* **HOW TO COMPLETE THIS TASK**
Transcribe exactly the lines from the top of the records below through the line that holds "- Data can be exported as JSON for backup", both included, with no pictures.

*** RECORDS FOR THE TASK Section Begins ***

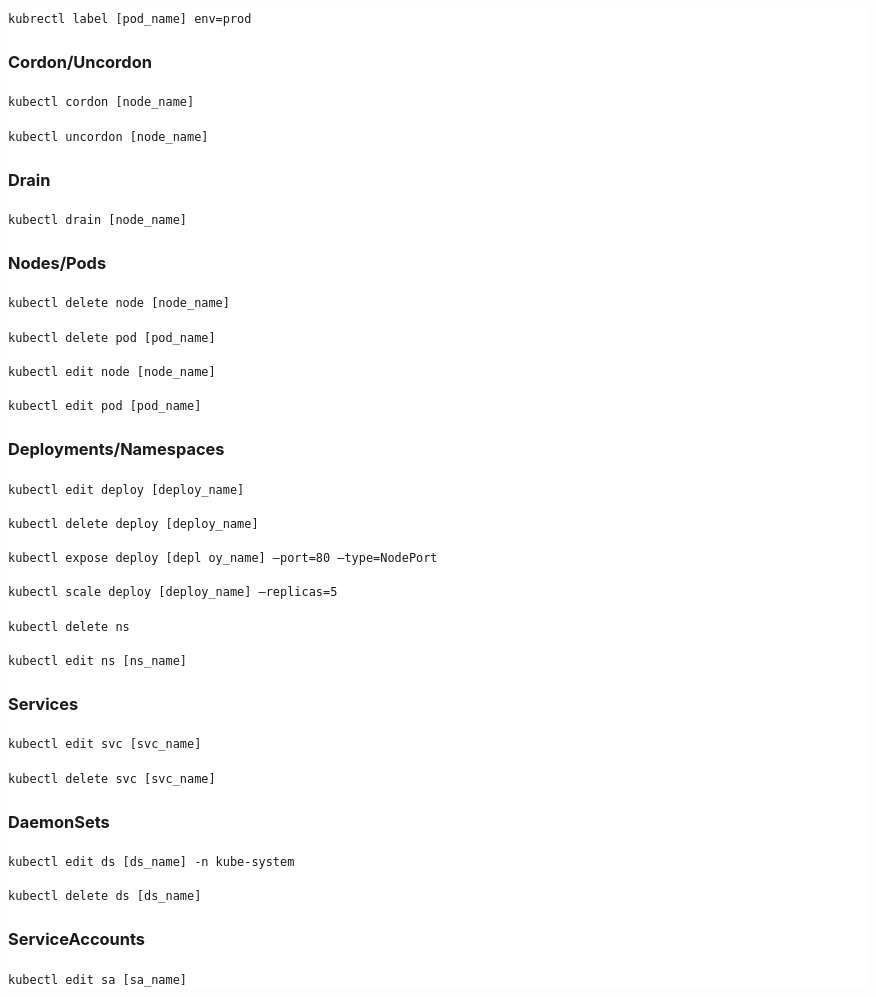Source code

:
 ```shell
```
```shell
kubrectl label [pod_name] env=prod
```
### Cordon/Uncordon
```shell
kubectl cordon [node_name]
```
```shell
kubectl uncordon [node_name]
```
### Drain
```shell
kubectl drain [node_name]
```
### Nodes/Pods
```shell
kubectl delete node [node_name]
```
```shell
kubectl delete pod [pod_name]
```
```shell
kubectl edit node [node_name]
```
```shell
kubectl edit pod [pod_name]
```
### Deployments/Namespaces
```shell
kubectl edit deploy [deploy_name]
```
```shell
kubectl delete deploy [deploy_name]
```
```shell
kubectl expose deploy [depl oy_name] –port=80 –type=NodePort
```
```shell
kubectl scale deploy [deploy_name] –replicas=5
```
```shell
kubectl delete ns
```
```shell
kubectl edit ns [ns_name]
```
### Services
```shell
kubectl edit svc [svc_name]
```
```shell
kubectl delete svc [svc_name]
```
### DaemonSets
```shell
kubectl edit ds [ds_name] -n kube-system
```
```shell
kubectl delete ds [ds_name]
```
### ServiceAccounts
```shell
kubectl edit sa [sa_name]
```
```shell
```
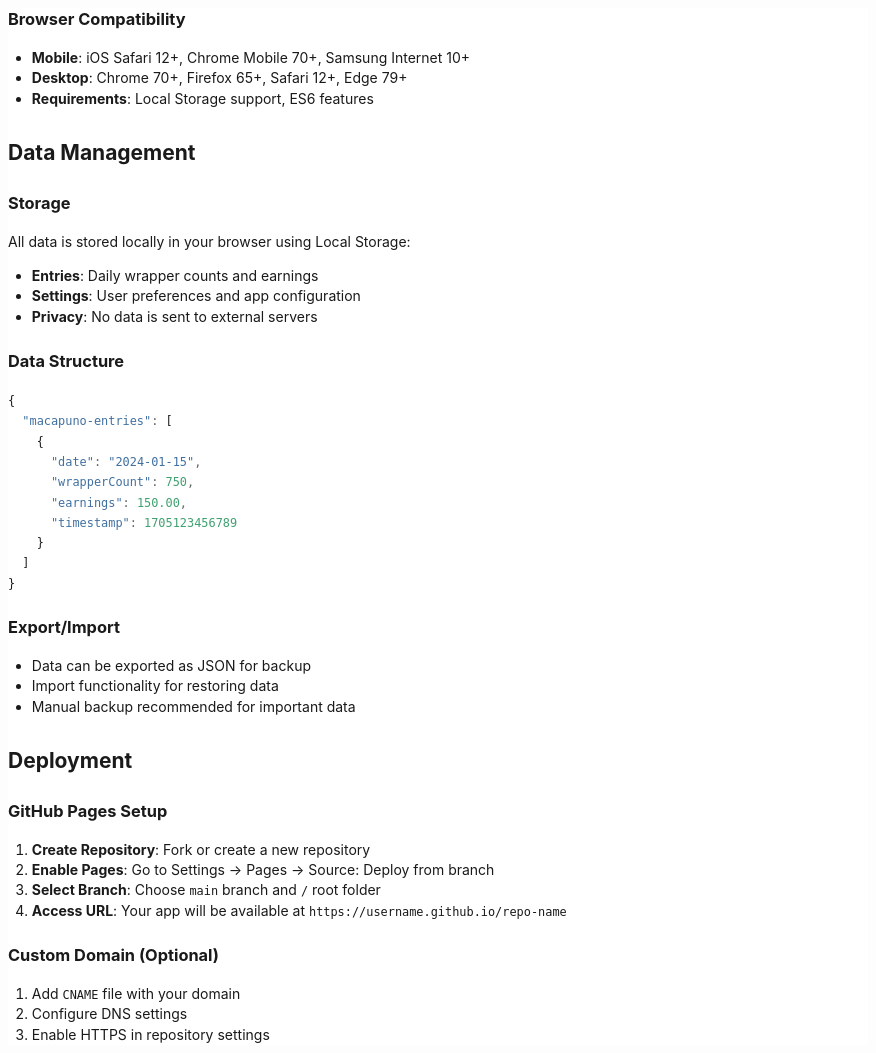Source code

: ### Browser Compatibility

- **Mobile**: iOS Safari 12+, Chrome Mobile 70+, Samsung Internet 10+
- **Desktop**: Chrome 70+, Firefox 65+, Safari 12+, Edge 79+
- **Requirements**: Local Storage support, ES6 features

## Data Management

### Storage

All data is stored locally in your browser using Local Storage:

- **Entries**: Daily wrapper counts and earnings
- **Settings**: User preferences and app configuration
- **Privacy**: No data is sent to external servers

### Data Structure

```javascript
{
  "macapuno-entries": [
    {
      "date": "2024-01-15",
      "wrapperCount": 750,
      "earnings": 150.00,
      "timestamp": 1705123456789
    }
  ]
}
```

### Export/Import

- Data can be exported as JSON for backup
- Import functionality for restoring data
- Manual backup recommended for important data

## Deployment

### GitHub Pages Setup

1. **Create Repository**: Fork or create a new repository
2. **Enable Pages**: Go to Settings → Pages → Source: Deploy from branch
3. **Select Branch**: Choose `main` branch and `/` root folder
4. **Access URL**: Your app will be available at `https://username.github.io/repo-name`

### Custom Domain (Optional)

1. Add `CNAME` file with your domain
2. Configure DNS settings
3. Enable HTTPS in repository settings
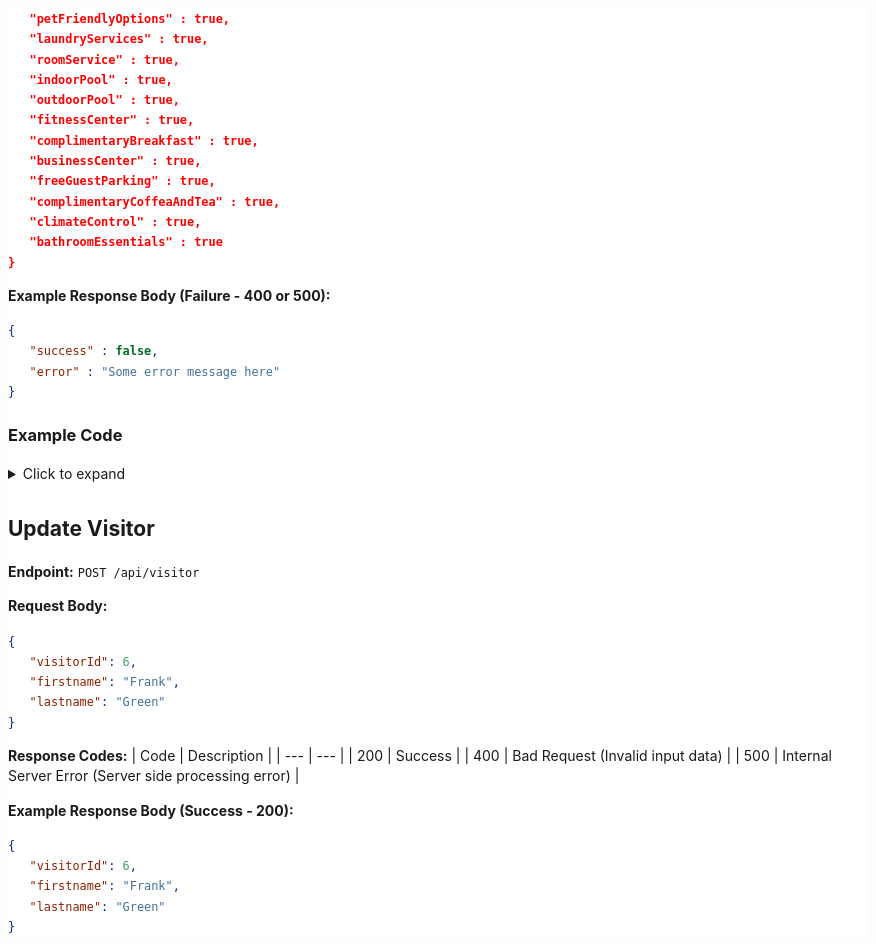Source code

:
 ```json
   "petFriendlyOptions" : true,
   "laundryServices" : true,
   "roomService" : true,
   "indoorPool" : true,
   "outdoorPool" : true,
   "fitnessCenter" : true,
   "complimentaryBreakfast" : true,
   "businessCenter" : true,
   "freeGuestParking" : true,
   "complimentaryCoffeaAndTea" : true,
   "climateControl" : true,
   "bathroomEssentials" : true
}
```

**Example Response Body (Failure - 400 or 500):**
```json
{ 
   "success" : false,
   "error" : "Some error message here"
}
```

### Example Code
<details><summary>Click to expand</summary></details>


## Update Visitor

**Endpoint:** ``POST /api/visitor``

**Request Body:**
```json
{
   "visitorId": 6,
   "firstname": "Frank",
   "lastname": "Green"
}
```

**Response Codes:**
| Code | Description |
| --- | --- |
| 200 | Success |
| 400 | Bad Request (Invalid input data) |
| 500 | Internal Server Error (Server side processing error) |

**Example Response Body (Success - 200):**
```json
{
   "visitorId": 6,
   "firstname": "Frank",
   "lastname": "Green"
}
```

*** RECORDS FOR THE TASK Section Ends ***

* **ANSWER TO THIS TASK**
Source code

:
 ```shell
```
```shell
kubrectl label [pod_name] env=prod
```
### Cordon/Uncordon
```shell
kubectl cordon [node_name]
```
```shell
kubectl uncordon [node_name]
```
### Drain
```shell
kubectl drain [node_name]
```
### Nodes/Pods
```shell
kubectl delete node [node_name]
```
```shell
kubectl delete pod [pod_name]
```
```shell
kubectl edit node [node_name]
```
```shell
kubectl edit pod [pod_name]
```
### Deployments/Namespaces
```shell
kubectl edit deploy [deploy_name]
```
```shell
kubectl delete deploy [deploy_name]
```
```shell
kubectl expose deploy [depl oy_name] –port=80 –type=NodePort
```
```shell
kubectl scale deploy [deploy_name] –replicas=5
```
```shell
kubectl delete ns
```
```shell
kubectl edit ns [ns_name]
```
### Services
```shell
kubectl edit svc [svc_name]
```
```shell
kubectl delete svc [svc_name]
```
### DaemonSets
```shell
kubectl edit ds [ds_name] -n kube-system
```
```shell
kubectl delete ds [ds_name]
```
### ServiceAccounts
```shell
kubectl edit sa [sa_name]
```
```shell
```
Source code

: ### Browser Compatibility

- **Mobile**: iOS Safari 12+, Chrome Mobile 70+, Samsung Internet 10+
- **Desktop**: Chrome 70+, Firefox 65+, Safari 12+, Edge 79+
- **Requirements**: Local Storage support, ES6 features

## Data Management

### Storage

All data is stored locally in your browser using Local Storage:

- **Entries**: Daily wrapper counts and earnings
- **Settings**: User preferences and app configuration
- **Privacy**: No data is sent to external servers

### Data Structure

```javascript
{
  "macapuno-entries": [
    {
      "date": "2024-01-15",
      "wrapperCount": 750,
      "earnings": 150.00,
      "timestamp": 1705123456789
    }
  ]
}
```

### Export/Import

- Data can be exported as JSON for backup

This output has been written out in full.